== ABOUT THIS TASK ==
Search the listing below for the string "worn" and copy every line where it occurs.

== RECORDS FOR THIS TASK ==
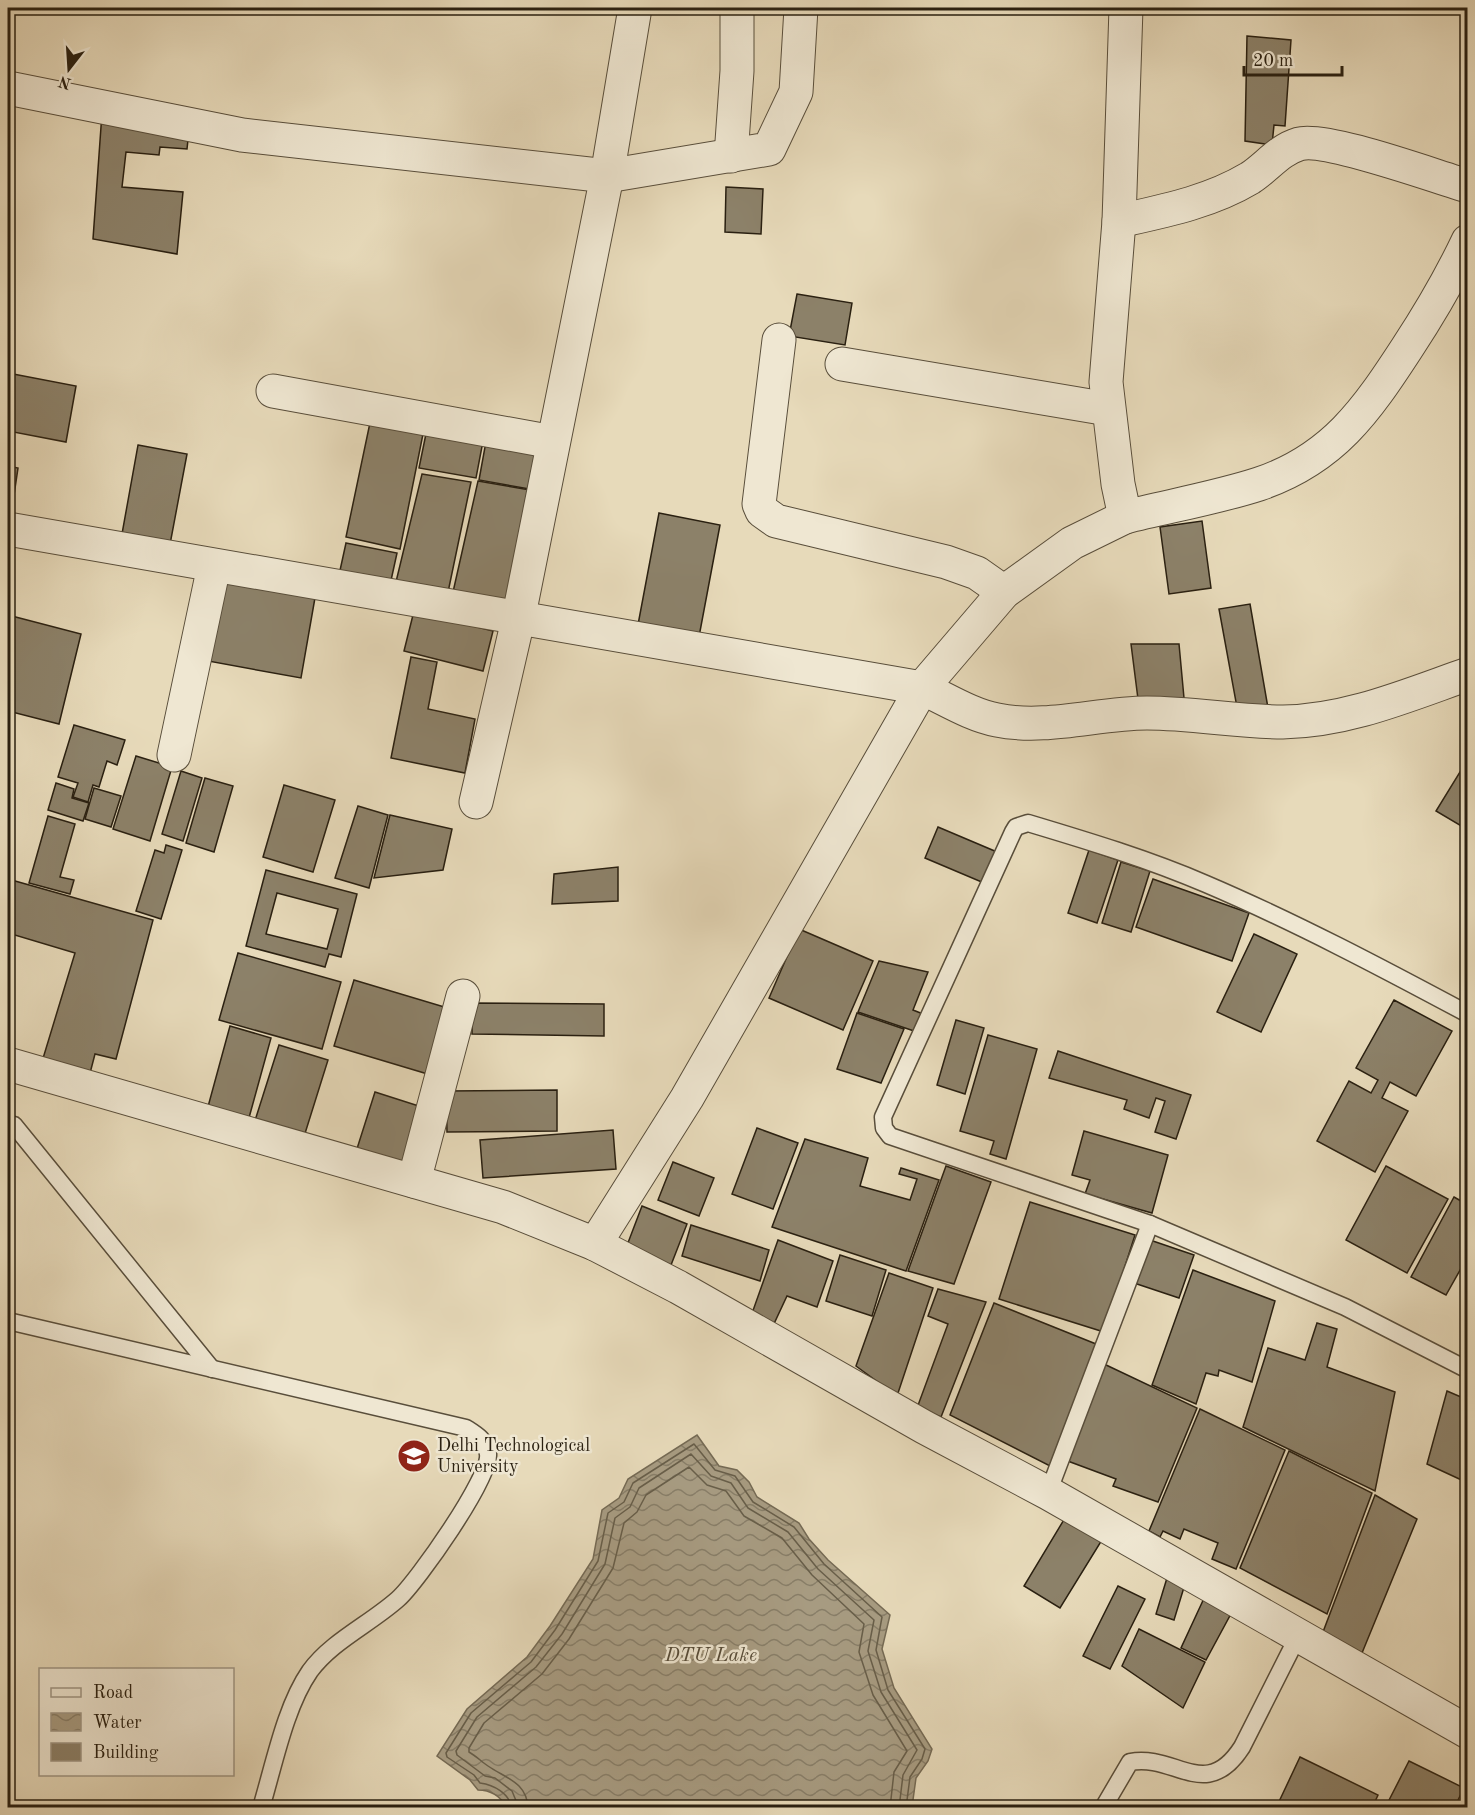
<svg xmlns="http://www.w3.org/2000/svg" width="1475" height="1815" viewBox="0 0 1475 1815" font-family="'Old Standard TT',serif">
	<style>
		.water { fill: url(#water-waves); stroke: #756a54; stroke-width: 1.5 }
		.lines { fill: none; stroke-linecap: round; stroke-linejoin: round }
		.shore { stroke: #685e49; stroke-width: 1.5 }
		.building { fill: #8c8169; stroke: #2a2011; stroke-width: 1.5; fill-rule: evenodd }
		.service-casing { stroke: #594e3b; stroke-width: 19 }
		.minor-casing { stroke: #594e3b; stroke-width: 35 }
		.service { stroke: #efe7d2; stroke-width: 16 }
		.minor { stroke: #efe7d2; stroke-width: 33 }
		.labels { text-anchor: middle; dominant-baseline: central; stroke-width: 5; stroke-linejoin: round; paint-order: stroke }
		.poi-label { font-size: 18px; fill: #2a2011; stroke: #efe7d2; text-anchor: start }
		.water-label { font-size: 20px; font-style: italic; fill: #564b38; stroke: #efe7d2 }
	</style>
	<defs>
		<pattern id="water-waves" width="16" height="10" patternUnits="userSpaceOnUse" patternTransform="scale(1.5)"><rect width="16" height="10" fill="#a79b81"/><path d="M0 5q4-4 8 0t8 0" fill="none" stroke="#887e68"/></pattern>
	</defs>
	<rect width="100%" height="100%" fill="#e7daba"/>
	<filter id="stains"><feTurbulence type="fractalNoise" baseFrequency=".00333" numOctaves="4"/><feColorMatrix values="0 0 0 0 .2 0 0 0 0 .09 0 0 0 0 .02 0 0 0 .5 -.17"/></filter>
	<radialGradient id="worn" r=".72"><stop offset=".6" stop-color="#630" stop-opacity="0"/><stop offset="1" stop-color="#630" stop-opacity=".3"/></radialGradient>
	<path class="water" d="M697,1435L719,1466L737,1470L749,1482L757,1497L799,1523L809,1539L828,1560L890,1615L882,1649L894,1688L932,1749L928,1761L916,1778L912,1807H506C501,1796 490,1790 478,1790L470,1780L437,1756L467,1709L527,1657L550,1626L593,1559L602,1510L619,1498L628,1479Z"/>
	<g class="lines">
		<g class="shore">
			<path d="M512,1808C509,1793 494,1785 480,1783L474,1775L447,1757L446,1753L471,1713L531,1662L555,1630L598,1561L608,1513L624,1502L633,1483L694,1444L715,1470L735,1476L753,1502L794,1527L824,1564L882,1617L876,1650L888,1690L925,1749L922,1759L910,1777L906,1808"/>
			<polyline points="519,1808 512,1791 495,1778 485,1776 457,1755 456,1751 477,1717 536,1667 562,1634 605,1564 615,1518 630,1507 639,1488 691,1454 711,1476 731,1483 748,1508 788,1532 818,1569 874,1620 868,1651 881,1692 917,1750 903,1775 899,1808"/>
			<path d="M528,1808C527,1782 505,1778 488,1766C482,1762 476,1756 469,1752V1748L484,1723L542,1674L569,1639L613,1568L624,1523L637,1512L646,1495L689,1467L707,1485L726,1491L744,1516L782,1538L812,1575L864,1624L859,1652L873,1695L907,1751L894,1772L890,1808"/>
		</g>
	</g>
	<g class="building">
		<polygon points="1247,36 1291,40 1285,126 1274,125 1272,145 1245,141"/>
		<polygon points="102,113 189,130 187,149 160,147 159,155 126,152 122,187 183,192 177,254 93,239"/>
		<polygon points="726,187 763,189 761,234 725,232"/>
		<polygon points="797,294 852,303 845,345 789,336"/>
		<polygon points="8,373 76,386 66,442 8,431"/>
		<polygon points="371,418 424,429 400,549 346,537"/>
		<polygon points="428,424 484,436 476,478 419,468"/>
		<polygon points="487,436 543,446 535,490 479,480"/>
		<polygon points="138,445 187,454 168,555 120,545"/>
		<polygon points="8,466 18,468 10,522 8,521"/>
		<polygon points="422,474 471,482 447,597 395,586"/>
		<polygon points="478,481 536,491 507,610 451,601"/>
		<polygon points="659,513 720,525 698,642 637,630"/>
		<polygon points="1202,521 1211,588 1169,594 1160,527"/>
		<polygon points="346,543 397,553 390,585 339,575"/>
		<polygon points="223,575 316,592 301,678 208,661"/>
		<polygon points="1250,604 1268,708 1238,713 1219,609"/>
		<polygon points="414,611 493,631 483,671 404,651"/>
		<polygon points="8,615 81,634 59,724 8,711"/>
		<polygon points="1131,644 1179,644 1184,698 1138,699"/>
		<polygon points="411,657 437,662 428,709 475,719 465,773 391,758"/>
		<polygon points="74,725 125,740 117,765 107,761 99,787 93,785 88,802 73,797 78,783 58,777"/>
		<polygon points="136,756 172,767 150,841 113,829"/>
		<polygon points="1468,759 1468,830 1436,811"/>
		<polygon points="181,771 202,778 183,841 162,834"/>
		<polygon points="205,778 233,786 214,852 186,843"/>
		<polygon points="56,783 74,789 72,798 89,803 83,821 48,810"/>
		<polygon points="284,785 335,800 313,872 263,857"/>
		<polygon points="94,788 121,796 111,827 85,819"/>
		<polygon points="358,806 388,815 369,888 335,878"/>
		<polygon points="390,815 452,829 443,870 374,878"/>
		<polygon points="48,816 75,824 60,877 74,880 70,894 29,883"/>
		<polygon points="938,827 997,852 984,883 925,858"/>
		<polygon points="166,845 182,850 161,919 136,911 155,850 164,853"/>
		<polygon points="1089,850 1118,860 1097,923 1068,913"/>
		<polygon points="1121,862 1150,871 1131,932 1102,923"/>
		<polygon points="618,867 618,901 552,904 554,874"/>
		<path d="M266,870L357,894L341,957L329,954L325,967L246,946ZM277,893L338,909L327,949L266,934Z"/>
		<polygon points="8,879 153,920 116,1059 95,1054 89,1077 41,1065 75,953 8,933"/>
		<polygon points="1153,879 1249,913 1232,961 1136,927"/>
		<polygon points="799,929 873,961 843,1030 769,998"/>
		<polygon points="1254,934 1297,954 1261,1032 1217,1012"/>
		<polygon points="238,953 341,982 322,1049 219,1020"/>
		<polygon points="879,961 928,972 913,1010 923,1014 917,1032 858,1012"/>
		<polygon points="354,980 451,1009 431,1075 334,1046"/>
		<polygon points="1394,1000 1452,1031 1416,1096 1390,1082 1382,1098 1408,1111 1375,1172 1317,1141 1349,1081 1371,1093 1378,1080 1356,1068"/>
		<polygon points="472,1003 604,1004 604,1036 472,1034"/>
		<polygon points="857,1013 904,1029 881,1083 837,1069"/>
		<polygon points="956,1020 984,1028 965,1094 937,1085"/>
		<polygon points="230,1026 271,1038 247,1125 206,1114"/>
		<polygon points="988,1035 1037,1049 1006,1159 990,1154 994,1141 960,1131"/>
		<polygon points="279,1045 328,1060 302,1143 253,1127"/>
		<polygon points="1058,1051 1191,1095 1176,1139 1155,1132 1165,1101 1156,1098 1149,1118 1124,1109 1127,1100 1049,1078"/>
		<polygon points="557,1090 557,1131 447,1132 446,1091"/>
		<polygon points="375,1092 425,1108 406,1170 355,1155"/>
		<polygon points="757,1128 798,1143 773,1209 732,1194"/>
		<polygon points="613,1130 616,1169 483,1178 480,1140"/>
		<polygon points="1084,1131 1168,1155 1152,1213 1085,1194 1090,1180 1072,1175"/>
		<polygon points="805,1139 868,1158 860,1186 910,1200 917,1179 899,1174 901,1168 939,1180 906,1271 772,1227"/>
		<polygon points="673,1162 714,1178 699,1216 658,1200"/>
		<polygon points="946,1166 991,1182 954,1284 908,1271"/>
		<polygon points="1386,1166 1448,1199 1407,1273 1346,1240"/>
		<polygon points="1454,1197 1468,1205 1468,1256 1446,1295 1411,1277"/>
		<polygon points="1030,1202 1135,1235 1104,1332 999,1299"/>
		<polygon points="642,1206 687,1224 671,1265 626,1248"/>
		<polygon points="691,1225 769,1250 760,1281 682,1256"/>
		<polygon points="1147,1239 1194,1255 1179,1298 1131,1282"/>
		<polygon points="778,1240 833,1261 817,1307 787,1296 772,1328 750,1319"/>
		<polygon points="840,1255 886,1270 872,1316 826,1301"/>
		<polygon points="1193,1270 1275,1301 1252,1382 1219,1370 1218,1376 1206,1373 1196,1404 1152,1385"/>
		<polygon points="889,1273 933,1288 897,1396 856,1366"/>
		<polygon points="938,1289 986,1302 941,1417 917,1408 948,1324 928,1316"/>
		<polygon points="994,1303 1101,1346 1052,1467 950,1415"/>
		<polygon points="1317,1323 1337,1329 1327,1367 1395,1392 1375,1491 1243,1427 1268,1348 1305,1360"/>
		<polygon points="1104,1364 1197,1408 1158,1502 1113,1486 1116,1479 1065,1460"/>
		<polygon points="1447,1391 1468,1400 1468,1483 1427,1464"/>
		<polygon points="1200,1409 1285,1450 1236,1569 1212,1559 1218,1543 1184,1529 1180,1539 1163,1531 1160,1537 1149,1531"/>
		<polygon points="1289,1451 1372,1493 1327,1614 1240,1568"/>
		<polygon points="1375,1495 1417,1519 1362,1653 1323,1632"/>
		<polygon points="1068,1513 1105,1535 1060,1608 1024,1586"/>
		<polygon points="1167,1578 1185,1584 1174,1620 1156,1614"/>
		<polygon points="1118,1586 1145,1599 1110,1669 1083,1656"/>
		<polygon points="1206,1594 1233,1610 1206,1660 1181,1648"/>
		<polygon points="1139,1629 1205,1662 1183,1708 1122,1666"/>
		<polygon points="1300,1757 1378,1795 1372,1808 1276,1808"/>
		<polygon points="1409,1761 1464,1788 1454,1808 1385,1808"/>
	</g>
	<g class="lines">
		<g class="service-casing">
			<g id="service">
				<path d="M1468,1014C1382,968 1295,922 1206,884C1148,859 1088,841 1028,823L1016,827L1013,832L883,1117L884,1128L890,1136L1150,1224L1345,1307L1468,1370"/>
				<polyline points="14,1125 212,1369"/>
				<path d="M8,1321L466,1428C477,1435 486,1440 488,1454C491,1477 417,1582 398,1599C370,1624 332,1641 310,1671C285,1707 274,1765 261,1808"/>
				<polyline points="1048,1493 1150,1224"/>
				<path d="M1103,1808L1130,1762C1175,1753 1206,1803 1242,1747L1298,1636"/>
			</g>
		</g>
		<g class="minor-casing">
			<g id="minor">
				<path d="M1126,8L1119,221L1106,382L1118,484L1125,517C1169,506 1216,498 1259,484C1333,459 1366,411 1407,348C1430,313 1450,279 1468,241"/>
				<polyline points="8,88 242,135 607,176 769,149 796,92 801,8"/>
				<polyline points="731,156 737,71 737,8"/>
				<path d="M1119,221C1164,211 1210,202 1250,178C1267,167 1279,150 1299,144C1325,136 1436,177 1468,186"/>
				<polyline points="779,340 759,504 762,511 776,521 946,562 977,573 1004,592"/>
				<polyline points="842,364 1108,409"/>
				<polyline points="273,391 553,442"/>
				<path d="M8,529L922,688C946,699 971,715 997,720C1046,730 1098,713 1147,713C1193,713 1238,722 1283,722C1348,721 1408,695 1468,674"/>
				<polyline points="174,755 214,566"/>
				<polyline points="476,802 518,620 607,176 635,8"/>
				<polyline points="8,1064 503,1207 595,1244 678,1287 924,1427 1048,1493 1468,1732"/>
				<polyline points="414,1181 463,996"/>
				<polyline points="595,1244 687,1098 922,688 1004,592 1072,543 1125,517"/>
			</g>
		</g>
		<use href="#service" class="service"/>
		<use href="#minor" class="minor"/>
	</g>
	<defs>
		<g id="university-disc" transform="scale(1.725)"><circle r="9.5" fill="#8f2418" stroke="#efe7d2"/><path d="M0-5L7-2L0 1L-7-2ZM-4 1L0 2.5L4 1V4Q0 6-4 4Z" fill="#fff"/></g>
	</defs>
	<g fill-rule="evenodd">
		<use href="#university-disc" x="414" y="1456"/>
	</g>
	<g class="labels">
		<g class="poi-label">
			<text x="437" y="1446">Delhi Technological<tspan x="437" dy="21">University</tspan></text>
		</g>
		<g class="water-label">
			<text x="711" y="1656">DTU Lake</text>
		</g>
	</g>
	<rect width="1475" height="1815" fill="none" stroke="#e7daba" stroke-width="30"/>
	<rect x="9" y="9" width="1457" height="1797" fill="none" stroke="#2a2011" stroke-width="3"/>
	<rect x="15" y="15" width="1445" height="1785" fill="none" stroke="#2a2011" stroke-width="1.5"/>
	<rect x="39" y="1668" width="195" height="108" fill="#efe7d2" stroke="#a09785" stroke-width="1.5"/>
	<rect x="51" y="1688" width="30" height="9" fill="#efe7d2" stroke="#a09785" stroke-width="1.5"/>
	<text x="93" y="1698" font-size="18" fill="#2a2011">Road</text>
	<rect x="51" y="1713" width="30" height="18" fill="url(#water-waves)" stroke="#a09785" stroke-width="1.5"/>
	<text x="93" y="1728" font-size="18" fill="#2a2011">Water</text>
	<rect x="51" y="1743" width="30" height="18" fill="#8c8169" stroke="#a09785" stroke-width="1.5"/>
	<text x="93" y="1758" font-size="18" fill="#2a2011">Building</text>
	<g transform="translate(69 69) rotate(197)" stroke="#efe7d2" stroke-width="4.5" paint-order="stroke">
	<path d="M0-4.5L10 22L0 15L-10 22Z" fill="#2a2011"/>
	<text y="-9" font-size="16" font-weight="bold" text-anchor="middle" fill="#2a2011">N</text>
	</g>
	<path d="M1244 66v9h98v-9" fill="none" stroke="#2a2011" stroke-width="3"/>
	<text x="1253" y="66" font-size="18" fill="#2a2011" stroke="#efe7d2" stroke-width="4.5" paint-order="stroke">20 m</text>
	<rect width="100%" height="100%" filter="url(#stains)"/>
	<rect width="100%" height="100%" fill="url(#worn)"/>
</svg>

== RESPONSE ==
	<radialGradient id="worn" r=".72"><stop offset=".6" stop-color="#630" stop-opacity="0"/><stop offset="1" stop-color="#630" stop-opacity=".3"/></radialGradient>
	<rect width="100%" height="100%" fill="url(#worn)"/>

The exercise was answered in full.